I smiled. “I have neither.”
“Don’t be so bloody smug, you bastard. You know what I’m saying. She could be your mother, your daughter, she could be you.”
“But she isn’t. She’s a Jew. She’s a woman. She’s down there and I’m up here.”
“Your positions will some day be reversed.”
“On Judgment Day, eh?” I chuckled mockingly. I knew I shouldn’t provoke his anger, repulse him. Perhaps I could use his attraction to my advantage. My pride aside, I would rather have become his secret lover than hang. But I didn’t think he would ever chance an outright relationship with me. Still, I knew I should try to benefit myself from the situation, to flirt with him, beguile him, in the same way I had skillfully mesmerized women. After all, I had consciously enthralled ugly women, women I wouldn’t have slept with. In my vanity, I simply enjoyed the attention. The power. Looking back now, I wonder if my flirtation with the officer was motivated less by my attempt to better my situation than it was by this feeling of power. Maybe it made me feel superior to the man, less a prisoner. I was still a Nazi then, of course. I still believed in mastering others.

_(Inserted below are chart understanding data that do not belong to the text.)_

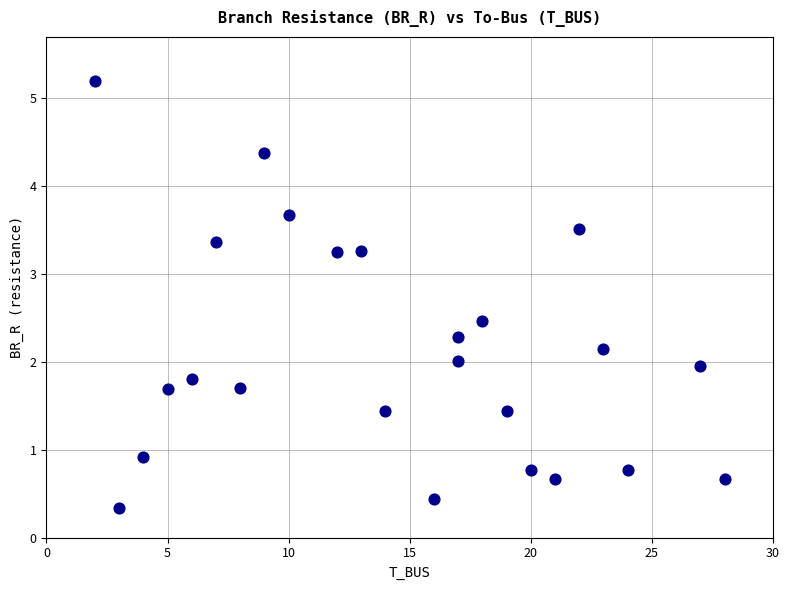

What is the range of X values (max minus min)?

26.0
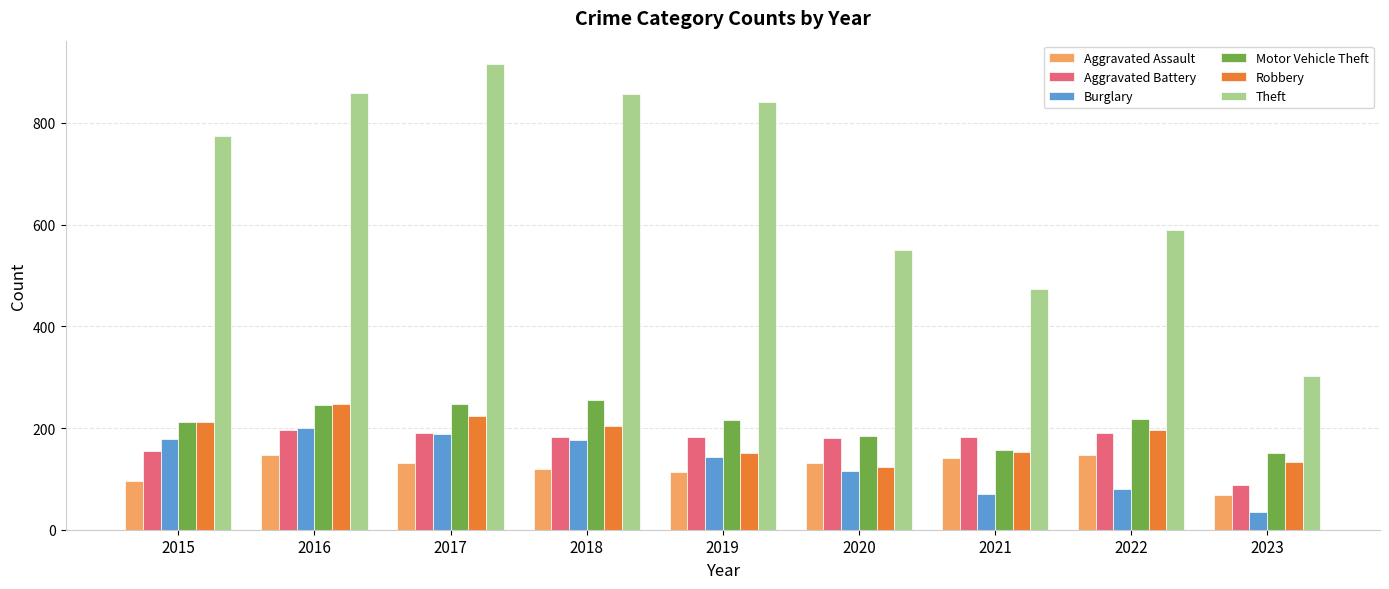

What is the spread (max minus min) of values at 2019?

728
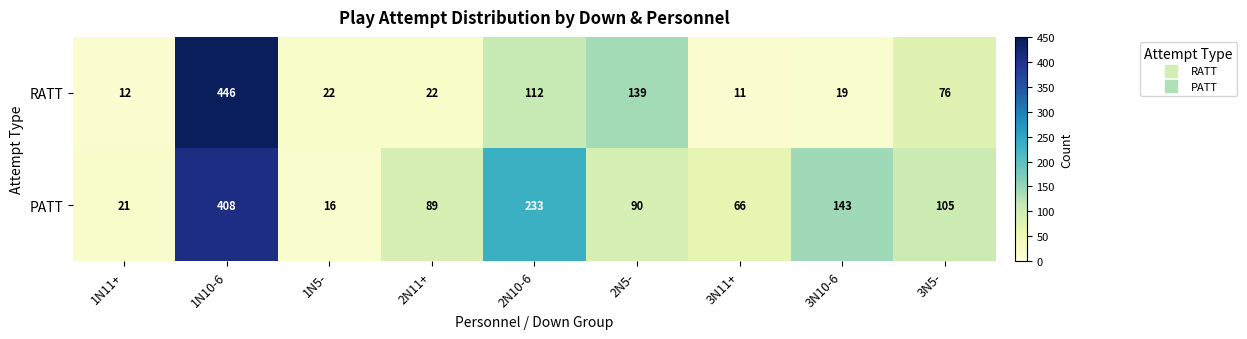

Which series changed the most between 1N10-6 and 3N5-?

RATT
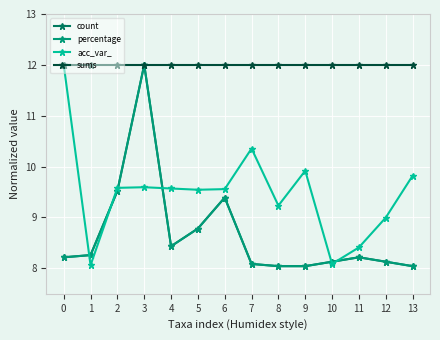

What is the total value across all series at 10?

36.3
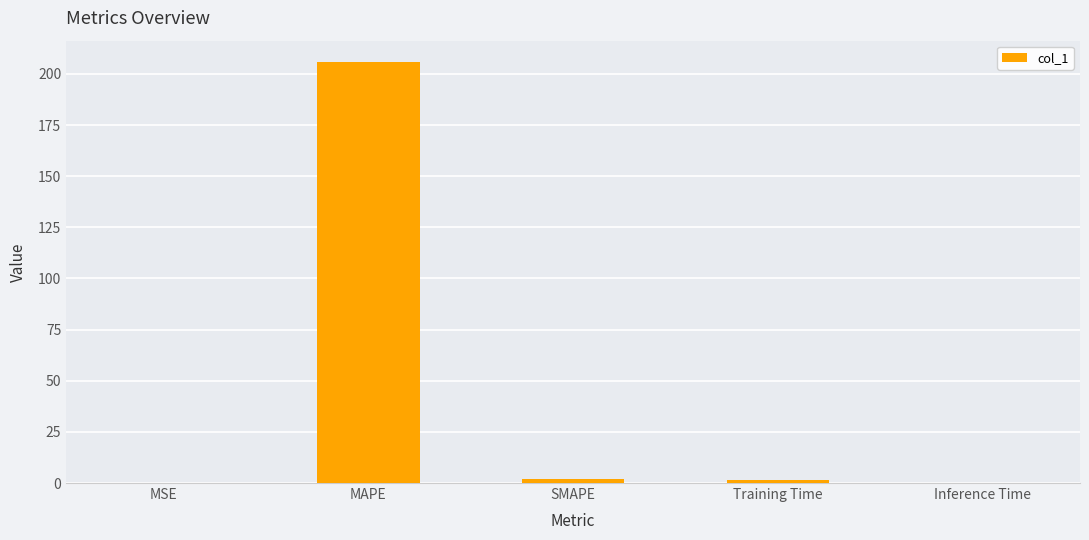

Are the bars grouped side by side (vs. stacked)?

No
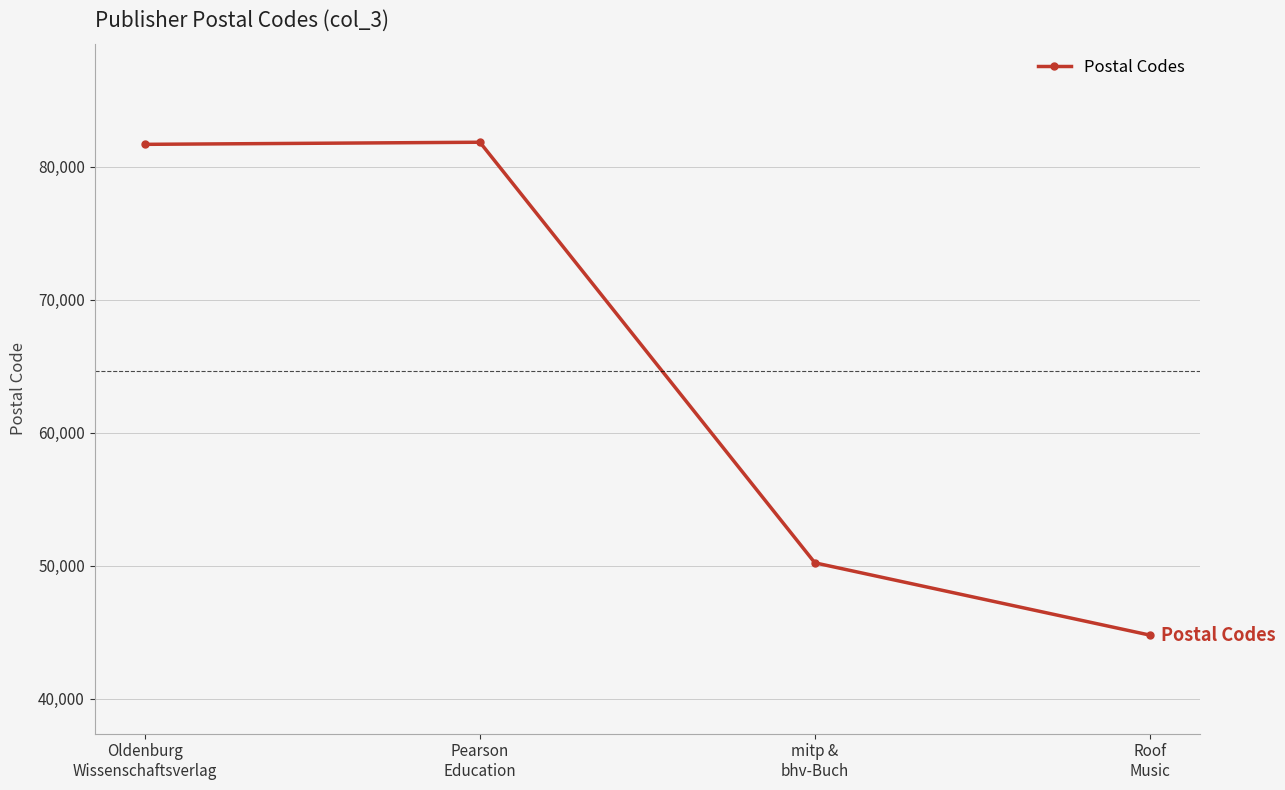

Is it true that the value at Oldenburg
Wissenschaftsverlag is 31850?

False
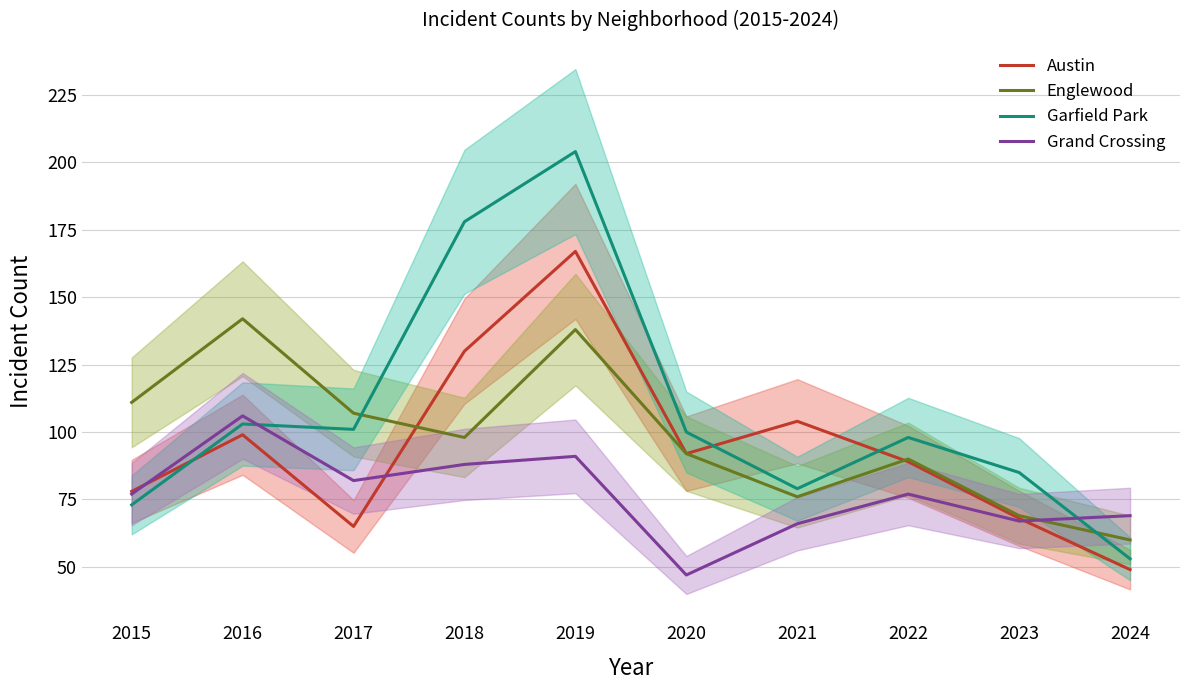

Which series has the largest total across all categories?

Garfield Park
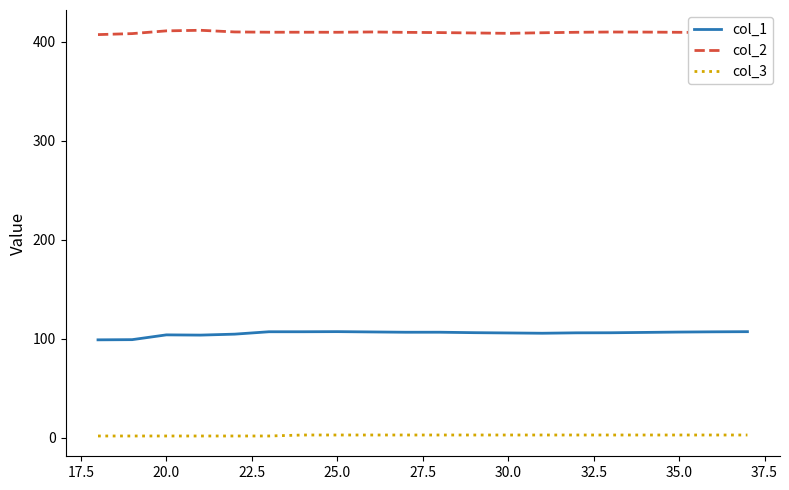

List the series in order of their peak value, lowest first.

col_3, col_1, col_2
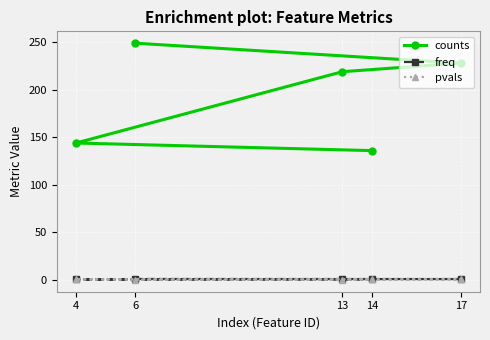

How many values in the counts series exceed 219?

2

In any case, when the officer proffered another cigarette and lit it for me, I lightly cupped my hands around his. I felt a light tremor flinch through him at this contact but he didn’t jerk his hands away. He was indeed smitten, and he was indeed afraid of me, which I think made him more smitten.
Both of us said nothing for several minutes as we watched others drop one emaciated being after another over the side, like mummies being reinterred, but without the finery. I flicked a louse off my arm; the officer had been right. Parasites. We had called the Jews parasites. Vermin to be exterminated with no more compassion than we would feel spraying insects, or killing rats.
These conversations, philosophical as they were, put me in mind of our motivations as Nazis, brought to mind the analogy of vermin. And seeing the interlaced arms and legs, the entwined skeletal bodies below, made my thoughts take another leap. But a very strange one, unsettling. I shuddered unaccountably; it was the first ti
me staring into the pit, staring at the heaped corpses, actually brought out goose flesh on my arms.
“Have you ever heard,” I asked my new found friend, “of Rat Kings?”
We looked at each other; he said, “No.”
“My grandmother told me about them. Of course, it’s always grandmothers who tell you such things. In any case, she told me that when rats were more plentiful amongst us than they are today, sometimes in a nest of rats a Rat King would be found. This was a group of say a dozen rats or more, whose tails had all tangled together so that they couldn’t pull apart, with their heads all facing outwards. Because they were stuck together like this they couldn’t move very far, and were often found pitifully starving or already dead. They seemed like many-headed monsters to those who found them, and that was why they were thought of as Rat Kings. Did you know there is a Rat King in The Nutcracker? But they call it a Mouse King.”
“Yes … that’s right. But all this about rats with their tails knotted up sounds like wives’ tales and nonsense.”
“Perhaps it is, though my grandmother swore to me that such things were truly discovered. As a child she herself had a neighbor who supposedly found one in their barn consisting of two dozen rats, which was why she told me about all this. It could be that huddling together in the winter, it was their own frozen urine that was linking their tails together. In any case, only the attic rat, as we Germans call them, have been found as Rat Kings. These are the black rats. They’re smaller and more rare than the brown rat … mostly because the bigger and stronger brown rats have preyed on them and diminished their numbers greatly. Nearly wiped them out. The brown rats are the more successful and superior species.”